Concerning Emil Vodder, the course that he had offered in Brussels was very empirical. Emil Vodder himself had not published any scientific articles; he had not performed any fundamental or clinical research. He did not have a university degree.
Experiments on the manual technique of lymph drainage were carried out in veterinary and human clinics. In 1970, Emil Vodder participated in these experiments. His educational background did not allow him to master the scientific investigation, however he kept in close contact with the group of researchers.
The technique developed in Brussels progressed significantly based on the results of the scientific inquiry: the emergence of the technique of resorption, the use of anastomotic pathways, the introduction of compression devices, and multi-layered bandaging.
In 1978, when we considered that our technique was “au point”, the members of my team and 1, began to teach.
In 1984, 1 became a teacher at the University of Brussels, French language. (Universite Libre de Bruxelles- Langue frangaise.) There we decided to do some research, in vivo, in lymphology on the healthy and pathological human population. Combining the activities of both University’s research laboratories, we created multiple pools of study in order to investigate all the techniques used in physical medicine.

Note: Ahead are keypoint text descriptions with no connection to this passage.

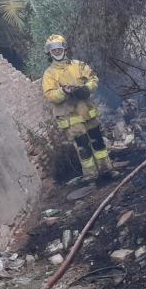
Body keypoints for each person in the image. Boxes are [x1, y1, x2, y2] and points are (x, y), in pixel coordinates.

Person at [41, 34, 116, 181]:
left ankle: (107, 170)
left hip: (87, 113)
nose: (56, 52)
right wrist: (64, 91)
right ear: (49, 53)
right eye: (52, 50)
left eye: (58, 48)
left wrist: (86, 88)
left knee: (98, 142)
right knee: (84, 148)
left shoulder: (79, 65)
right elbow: (50, 95)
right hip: (71, 118)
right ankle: (92, 177)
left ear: (64, 48)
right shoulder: (49, 74)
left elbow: (94, 79)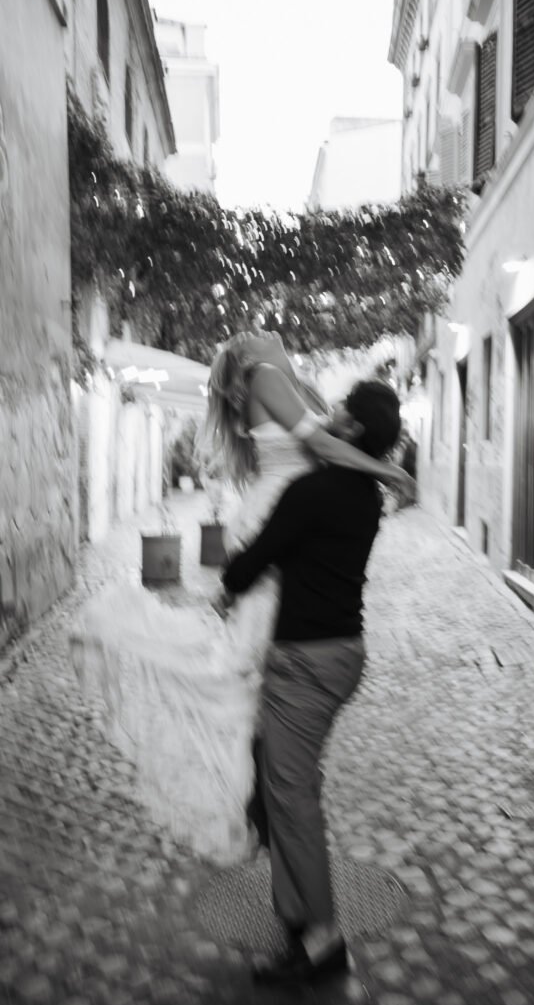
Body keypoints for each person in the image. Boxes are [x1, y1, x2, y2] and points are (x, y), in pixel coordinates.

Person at [70, 331, 414, 866]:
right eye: (250, 337)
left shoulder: (287, 381)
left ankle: (272, 787)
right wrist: (387, 469)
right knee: (241, 660)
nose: (261, 333)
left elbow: (331, 438)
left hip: (283, 515)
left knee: (252, 664)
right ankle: (271, 797)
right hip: (277, 517)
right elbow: (323, 446)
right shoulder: (267, 377)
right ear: (249, 361)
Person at [219, 379, 402, 983]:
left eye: (340, 410)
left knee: (292, 801)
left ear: (349, 431)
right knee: (277, 787)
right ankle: (296, 909)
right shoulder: (364, 496)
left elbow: (251, 562)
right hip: (341, 652)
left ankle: (322, 940)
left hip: (305, 662)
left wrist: (229, 581)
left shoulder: (312, 492)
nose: (328, 414)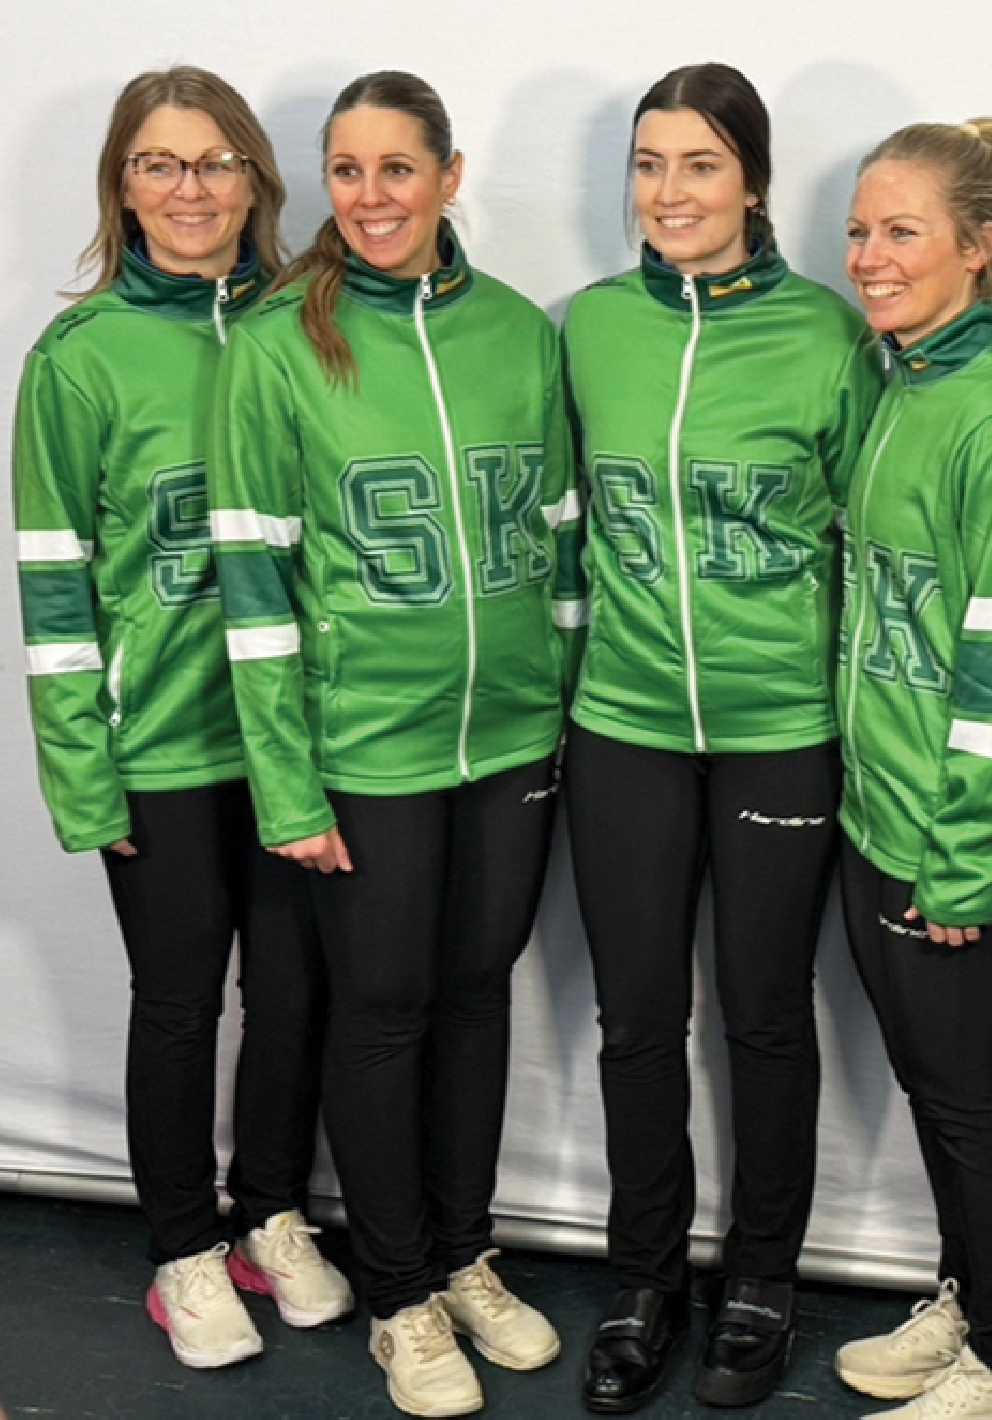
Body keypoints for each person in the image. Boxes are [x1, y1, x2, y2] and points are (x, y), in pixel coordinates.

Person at [207, 70, 581, 1418]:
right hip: (365, 749)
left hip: (512, 742)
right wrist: (286, 777)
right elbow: (252, 586)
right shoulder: (275, 346)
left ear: (450, 176)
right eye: (347, 171)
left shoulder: (519, 338)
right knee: (382, 1014)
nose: (371, 197)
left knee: (477, 998)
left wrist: (565, 700)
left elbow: (561, 539)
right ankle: (401, 1296)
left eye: (397, 169)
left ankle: (466, 1251)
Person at [12, 67, 352, 1370]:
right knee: (177, 1002)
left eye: (215, 162)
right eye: (159, 163)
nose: (190, 188)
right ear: (122, 185)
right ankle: (181, 1248)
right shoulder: (81, 356)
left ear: (256, 180)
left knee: (294, 991)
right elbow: (51, 586)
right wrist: (85, 782)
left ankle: (271, 1212)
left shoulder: (302, 326)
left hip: (297, 745)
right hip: (157, 745)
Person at [563, 61, 883, 1414]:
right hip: (622, 725)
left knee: (763, 1016)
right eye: (647, 163)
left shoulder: (829, 334)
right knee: (637, 1021)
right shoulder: (582, 329)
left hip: (778, 732)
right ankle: (645, 1276)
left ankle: (762, 1273)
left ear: (751, 178)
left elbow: (875, 545)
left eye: (698, 163)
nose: (668, 191)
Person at [831, 121, 992, 1420]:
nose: (868, 257)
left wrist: (965, 861)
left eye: (902, 231)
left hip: (962, 835)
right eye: (861, 230)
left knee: (971, 1100)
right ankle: (971, 1300)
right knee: (934, 1089)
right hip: (885, 814)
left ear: (980, 250)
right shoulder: (900, 386)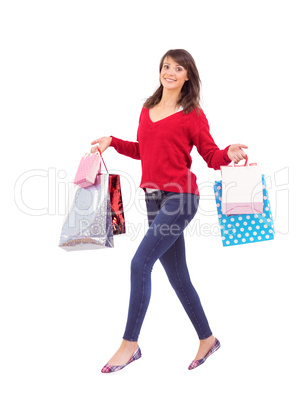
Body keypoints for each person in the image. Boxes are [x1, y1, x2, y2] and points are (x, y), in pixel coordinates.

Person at [91, 49, 247, 373]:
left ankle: (129, 344)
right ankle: (207, 339)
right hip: (152, 199)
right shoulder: (148, 109)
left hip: (181, 198)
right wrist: (112, 141)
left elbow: (210, 154)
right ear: (159, 71)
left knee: (139, 264)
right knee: (178, 277)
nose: (170, 72)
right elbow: (143, 150)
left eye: (178, 68)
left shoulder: (192, 113)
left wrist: (228, 153)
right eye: (166, 66)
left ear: (188, 75)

The efficiency of Emil Vodder’s technique had reviewed and some aspects modified; new techniques were implemented. Then, we used lymphoscintigraphy, with the assistance of P. Bourgeois, MD*, to observe the variations of the flow of marked proteins in the lymphatic system, while using different techniques of manual lymph drainage, different types of bandaging and various intermittent compression devices.
The compression devices as well as the bandaging technique were thoroughly tested by a team including Medical Doctors, Physical Therapists and a specialized engineer. The appropriate equipment necessary to gauge the various specific parameters were created in our laboratories.
Our method is continually evolving and we have created a teaching network covering a large part of Europe, United States and South America. Our students are Medical Doctors, Physical Therapists and, in the United States, Occupational Therapists. The method, taught only to professionals, can be rapidly mastered. We insist on the necessity of understanding the fundamentals in order to practice the technique.
Our philosophy is that, for the benefit of the patient, a method must be submitted to continual experimentation and performed by a team of well trained specialists. Teaching must be performed by experienced staff and directed to professionals.
Professor Albert Leduc,
Translated by: Anne-Marie Vaillant-Newman.
*Nuclear Medicine Service, CHJ Bracops Brussels Belgium.